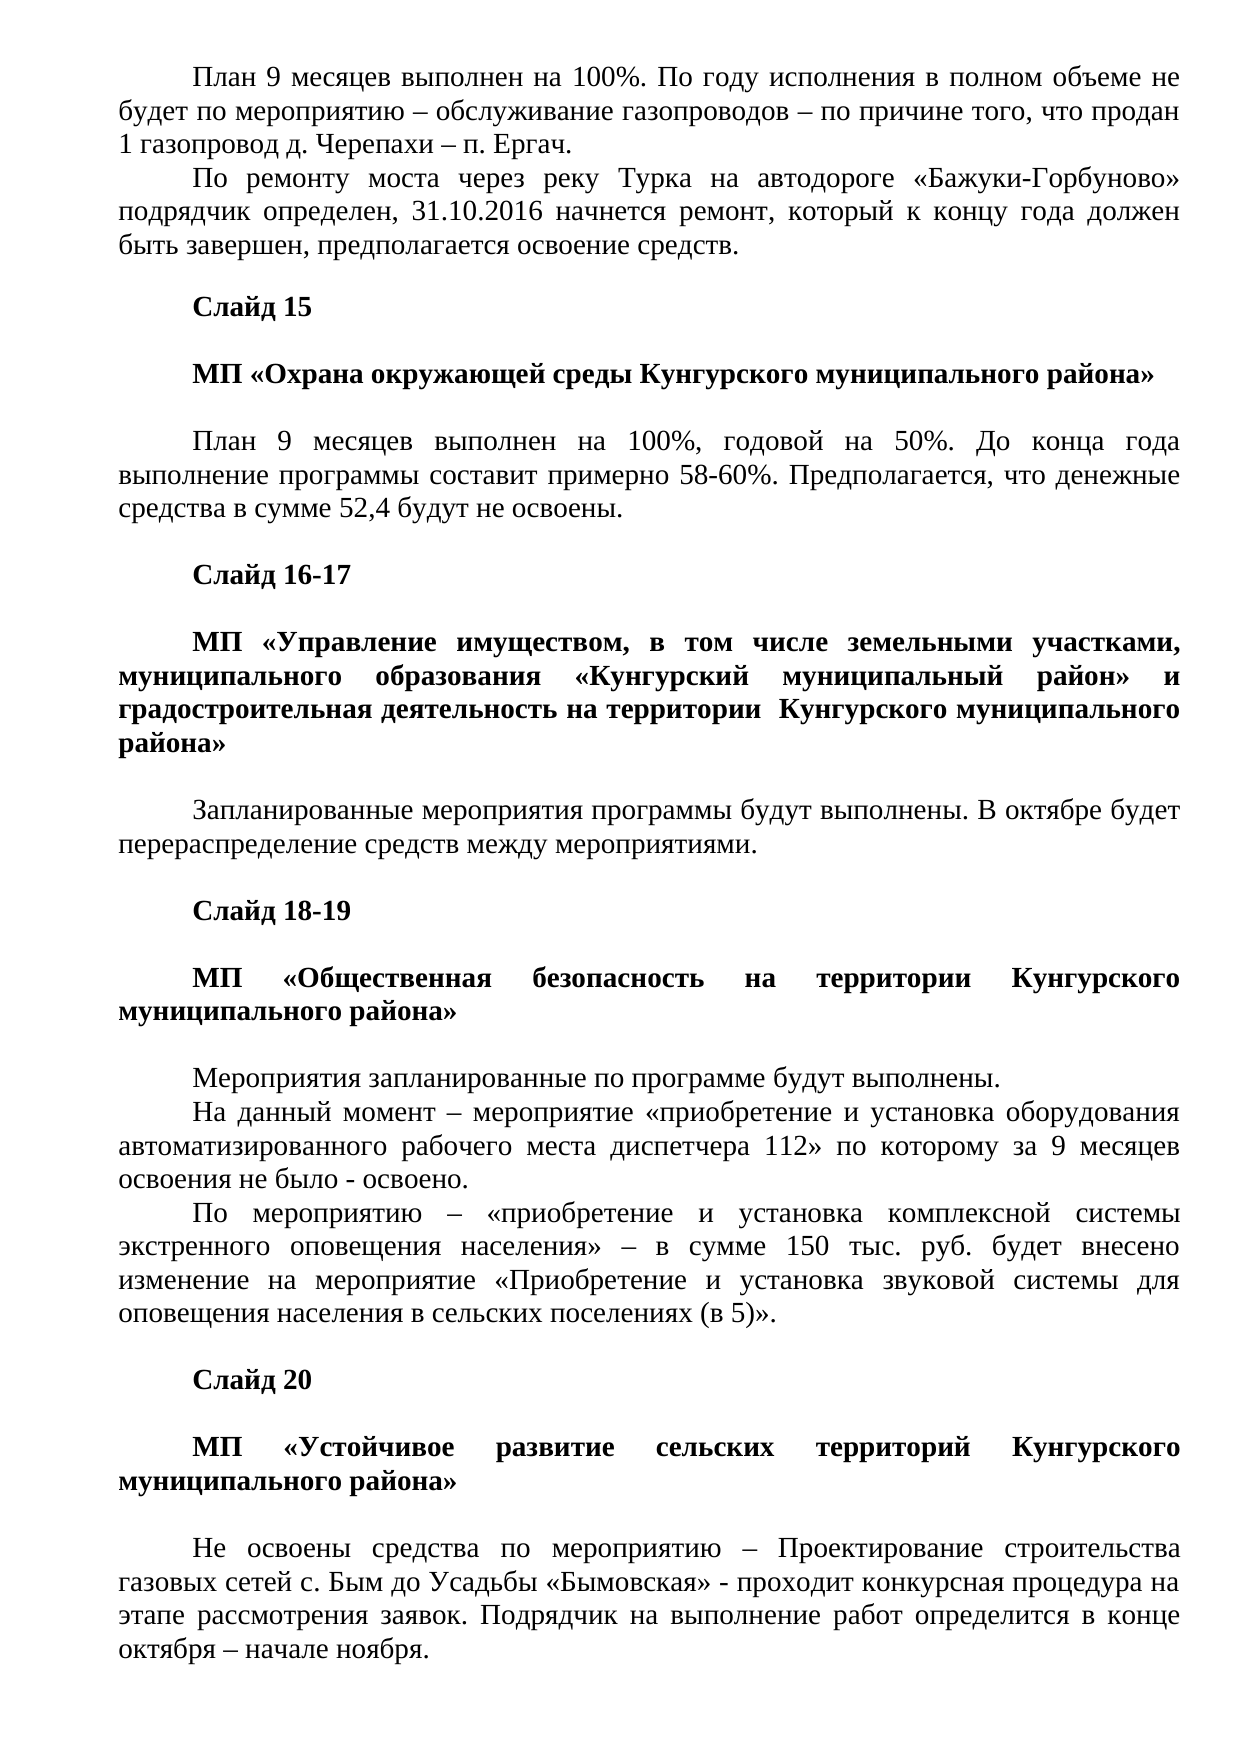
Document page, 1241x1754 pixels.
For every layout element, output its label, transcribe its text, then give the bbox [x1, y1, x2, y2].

text МП «Устойчивое развитие сельских территорий Кунгурского муниципального района» [118, 1429, 1181, 1497]
text План 9 месяцев выполнен на 100%, годовой на 50%. До конца года выполнение программы составит примерно 58-60%. Предполагается, что денежные средства в сумме 52,4 будут не освоены. [118, 423, 1181, 524]
text По ремонту моста через реку Турка на автодороге «Бажуки-Горбуново» подрядчик определен, 31.10.2016 начнется ремонт, который к концу года должен быть завершен, предполагается освоение средств. [118, 160, 1181, 260]
text Не освоены средства по мероприятию – Проектирование строительства газовых сетей с. Бым до Усадьбы «Бымовская» - проходит конкурсная процедура на этапе рассмотрения заявок. Подрядчик на выполнение работ определится в конце октября – начале ноября. [118, 1530, 1181, 1664]
text МП «Общественная безопасность на территории Кунгурского муниципального района» [118, 960, 1181, 1027]
text Мероприятия запланированные по программе будут выполнены. [118, 1061, 1181, 1094]
text Слайд 16-17 [118, 557, 1181, 591]
text План 9 месяцев выполнен на 100%. По году исполнения в полном объеме не будет по мероприятию – обслуживание газопроводов – по причине того, что продан 1 газопровод д. Черепахи – п. Ергач. [118, 59, 1181, 160]
text Запланированные мероприятия программы будут выполнены. В октябре будет перераспределение средств между мероприятиями. [118, 792, 1181, 859]
text На данный момент – мероприятие «приобретение и установка оборудования автоматизированного рабочего места диспетчера 112» по которому за 9 месяцев освоения не было - освоено. [118, 1094, 1181, 1195]
text Слайд 20 [118, 1362, 1181, 1396]
text По мероприятию – «приобретение и установка комплексной системы экстренного оповещения населения» – в сумме 150 тыс. руб. будет внесено изменение на мероприятие «Приобретение и установка звуковой системы для оповещения населения в сельских поселениях (в 5)». [118, 1195, 1181, 1329]
text МП «Управление имуществом, в том числе земельными участками, муниципального образования «Кунгурский муниципальный район» и градостроительная деятельность на территории Кунгурского муниципального района» [118, 624, 1181, 759]
text Слайд 15 [118, 289, 1181, 323]
text МП «Охрана окружающей среды Кунгурского муниципального района» [118, 356, 1181, 390]
text Слайд 18-19 [118, 893, 1181, 926]
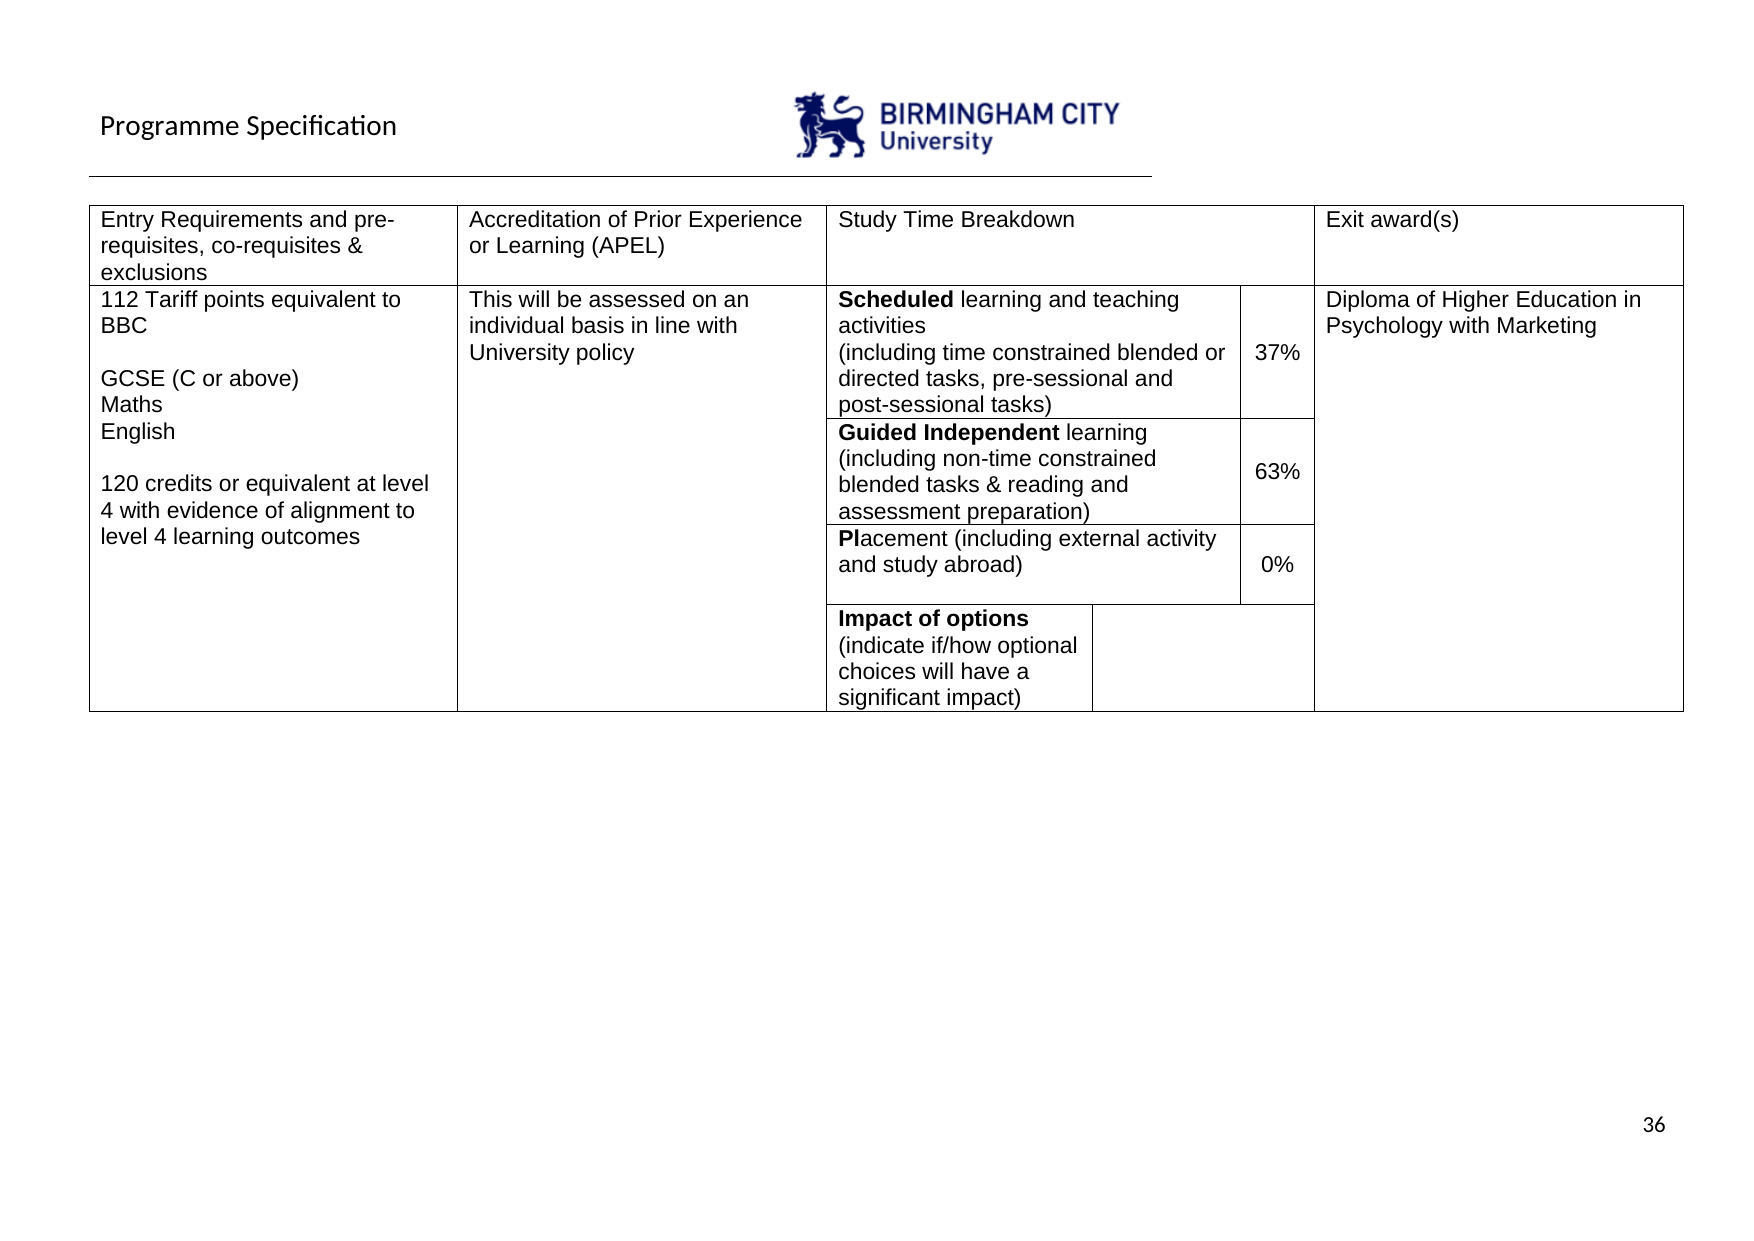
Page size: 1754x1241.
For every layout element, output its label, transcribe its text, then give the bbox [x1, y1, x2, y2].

table_cell 112 Tariff points equivalent to BBC GCSE (C or above) Maths English 120 credits or equivalent at level 4 with evidence of alignment to level 4 learning outcomes [90, 286, 457, 711]
table_cell Accreditation of Prior Experience or Learning (APEL) [458, 206, 826, 285]
table_cell Placement (including external activity and study abroad) [827, 525, 1240, 604]
picture [772, 73, 1141, 176]
table_cell This will be assessed on an individual basis in line with University policy [458, 286, 826, 711]
table_cell Guided Independent learning (including non-time constrained blended tasks & reading and assessment preparation) [827, 419, 1240, 524]
table_cell Exit award(s) [1315, 206, 1683, 285]
table_cell Diploma of Higher Education in Psychology with Marketing [1315, 286, 1683, 711]
table_cell 0% [1241, 525, 1314, 604]
table_cell Study Time Breakdown [827, 206, 1314, 285]
table_cell Entry Requirements and pre-requisites, co-requisites & exclusions [90, 206, 457, 285]
table_cell Scheduled learning and teaching activities (including time constrained blended or directed tasks, pre-sessional and post-sessional tasks) [827, 286, 1240, 418]
table_cell 37% [1241, 286, 1314, 418]
table_cell Impact of options (indicate if/how optional choices will have a significant impact) [827, 605, 1092, 711]
table_cell [1093, 605, 1314, 711]
table_cell 63% [1241, 419, 1314, 524]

■ ACTION ITEM:
Your task is to repeat the data above exactly while excluding the pictures.

■ ANSWER AREA:
Document page, 1241x1754 pixels.
For every layout element, output its label, transcribe its text, then give the bbox [x1, y1, x2, y2].

text МП «Устойчивое развитие сельских территорий Кунгурского муниципального района» [118, 1429, 1181, 1497]
text План 9 месяцев выполнен на 100%, годовой на 50%. До конца года выполнение программы составит примерно 58-60%. Предполагается, что денежные средства в сумме 52,4 будут не освоены. [118, 423, 1181, 524]
text По ремонту моста через реку Турка на автодороге «Бажуки-Горбуново» подрядчик определен, 31.10.2016 начнется ремонт, который к концу года должен быть завершен, предполагается освоение средств. [118, 160, 1181, 260]
text Не освоены средства по мероприятию – Проектирование строительства газовых сетей с. Бым до Усадьбы «Бымовская» - проходит конкурсная процедура на этапе рассмотрения заявок. Подрядчик на выполнение работ определится в конце октября – начале ноября. [118, 1530, 1181, 1664]
text МП «Общественная безопасность на территории Кунгурского муниципального района» [118, 960, 1181, 1027]
text Мероприятия запланированные по программе будут выполнены. [118, 1061, 1181, 1094]
text Слайд 16-17 [118, 557, 1181, 591]
text План 9 месяцев выполнен на 100%. По году исполнения в полном объеме не будет по мероприятию – обслуживание газопроводов – по причине того, что продан 1 газопровод д. Черепахи – п. Ергач. [118, 59, 1181, 160]
text Запланированные мероприятия программы будут выполнены. В октябре будет перераспределение средств между мероприятиями. [118, 792, 1181, 859]
text На данный момент – мероприятие «приобретение и установка оборудования автоматизированного рабочего места диспетчера 112» по которому за 9 месяцев освоения не было - освоено. [118, 1094, 1181, 1195]
text Слайд 20 [118, 1362, 1181, 1396]
text По мероприятию – «приобретение и установка комплексной системы экстренного оповещения населения» – в сумме 150 тыс. руб. будет внесено изменение на мероприятие «Приобретение и установка звуковой системы для оповещения населения в сельских поселениях (в 5)». [118, 1195, 1181, 1329]
text МП «Управление имуществом, в том числе земельными участками, муниципального образования «Кунгурский муниципальный район» и градостроительная деятельность на территории Кунгурского муниципального района» [118, 624, 1181, 759]
text Слайд 15 [118, 289, 1181, 323]
text МП «Охрана окружающей среды Кунгурского муниципального района» [118, 356, 1181, 390]
text Слайд 18-19 [118, 893, 1181, 926]
Page size: 1754x1241.
For every layout element, output its label, transcribe its text, then give the bbox [x1, y1, x2, y2].

table_cell 112 Tariff points equivalent to BBC GCSE (C or above) Maths English 120 credits or equivalent at level 4 with evidence of alignment to level 4 learning outcomes [90, 286, 457, 711]
table_cell Accreditation of Prior Experience or Learning (APEL) [458, 206, 826, 285]
table_cell Placement (including external activity and study abroad) [827, 525, 1240, 604]
picture [772, 73, 1141, 176]
table_cell This will be assessed on an individual basis in line with University policy [458, 286, 826, 711]
table_cell Guided Independent learning (including non-time constrained blended tasks & reading and assessment preparation) [827, 419, 1240, 524]
table_cell Exit award(s) [1315, 206, 1683, 285]
table_cell Diploma of Higher Education in Psychology with Marketing [1315, 286, 1683, 711]
table_cell 0% [1241, 525, 1314, 604]
table_cell Study Time Breakdown [827, 206, 1314, 285]
table_cell Entry Requirements and pre-requisites, co-requisites & exclusions [90, 206, 457, 285]
table_cell Scheduled learning and teaching activities (including time constrained blended or directed tasks, pre-sessional and post-sessional tasks) [827, 286, 1240, 418]
table_cell 37% [1241, 286, 1314, 418]
table_cell Impact of options (indicate if/how optional choices will have a significant impact) [827, 605, 1092, 711]
table_cell [1093, 605, 1314, 711]
table_cell 63% [1241, 419, 1314, 524]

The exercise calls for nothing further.